- Born: 1977 (age 48–49) Wales, United Kingdom
- Education: Self-taught
- Known for: Photography
- Notable work: Chelsea 2010

= Abbie Trayler-Smith =

British documentary photographer (born 1977)

Abbie Trayler-Smith (born 1977) is a Welsh documentary and portrait photographer who contributed to The Daily Telegraph for eight years from 1998, covering the war in Iraq and the Asian tsunami. In 2010, with her portrait Chelsea, she won fourth prize in the Taylor Wessing competition, and second prize in 2017 for Fleeing Mosul.

==Life and career==

Abbie Trayler-Smith was born in Wales.

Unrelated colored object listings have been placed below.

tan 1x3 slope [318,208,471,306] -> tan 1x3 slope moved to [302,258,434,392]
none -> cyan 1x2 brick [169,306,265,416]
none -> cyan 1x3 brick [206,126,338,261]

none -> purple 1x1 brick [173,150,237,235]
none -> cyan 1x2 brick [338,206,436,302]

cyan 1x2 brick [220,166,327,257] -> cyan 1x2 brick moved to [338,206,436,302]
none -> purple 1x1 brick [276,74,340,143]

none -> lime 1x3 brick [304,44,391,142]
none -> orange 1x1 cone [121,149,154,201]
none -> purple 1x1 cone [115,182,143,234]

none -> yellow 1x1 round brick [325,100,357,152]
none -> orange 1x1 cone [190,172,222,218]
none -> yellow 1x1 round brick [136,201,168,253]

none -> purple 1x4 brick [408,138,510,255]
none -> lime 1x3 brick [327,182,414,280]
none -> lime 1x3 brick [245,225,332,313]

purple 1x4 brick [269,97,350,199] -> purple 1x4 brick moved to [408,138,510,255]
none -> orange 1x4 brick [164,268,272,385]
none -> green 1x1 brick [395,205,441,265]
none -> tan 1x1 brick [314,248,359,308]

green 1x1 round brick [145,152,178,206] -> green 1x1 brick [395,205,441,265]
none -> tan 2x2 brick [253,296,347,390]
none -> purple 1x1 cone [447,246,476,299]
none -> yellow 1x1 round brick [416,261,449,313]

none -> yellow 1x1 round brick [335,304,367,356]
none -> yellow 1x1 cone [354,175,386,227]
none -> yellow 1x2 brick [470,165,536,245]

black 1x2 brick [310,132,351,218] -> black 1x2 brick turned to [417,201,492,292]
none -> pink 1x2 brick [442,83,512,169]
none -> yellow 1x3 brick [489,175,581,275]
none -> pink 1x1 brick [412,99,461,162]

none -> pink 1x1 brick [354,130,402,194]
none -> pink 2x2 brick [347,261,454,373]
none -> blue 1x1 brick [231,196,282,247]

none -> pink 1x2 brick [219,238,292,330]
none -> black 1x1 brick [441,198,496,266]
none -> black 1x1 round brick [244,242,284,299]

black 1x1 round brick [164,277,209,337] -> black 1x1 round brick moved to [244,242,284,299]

She is self-taught, specializing in documentary and portrait photography. She worked for The Daily Telegraph for eight years. She has been working as a freelance artist since 2007.

==Awards==
- 2010: Fourth prize, Taylor Wessing competition, for Chelsea
- 2017: Second prize, Taylor Wessing Photographic Portrait Prize, for Fleeing Mosul

==Personal life==

Trayler-Smith lives in London, England.

==Publications==
- Rise: Images of Life Change. Edited by John Levy. Dubai: Legatum Foundation; Foto8, 2010. ISBN 978-0-9559580-4-5. With text by Max Houghton and photographs by Carmen Elsa Lopez, William Daniels, Robin Hammond, Trayler-Smith, Venetia Dearden, Sanjit Das, Atul Loke, and Kate Shortt.
- Common Ground. Document Scotland, 2014. Includes work by each Document Scotland member as well as by members of Welsh photography collective A Fine Beginning, including Trayler-Smith. With essays by Malcolm Dickson and Anne McNeill. Published to accompany an exhibition at Street Level Photoworks, Glasgow.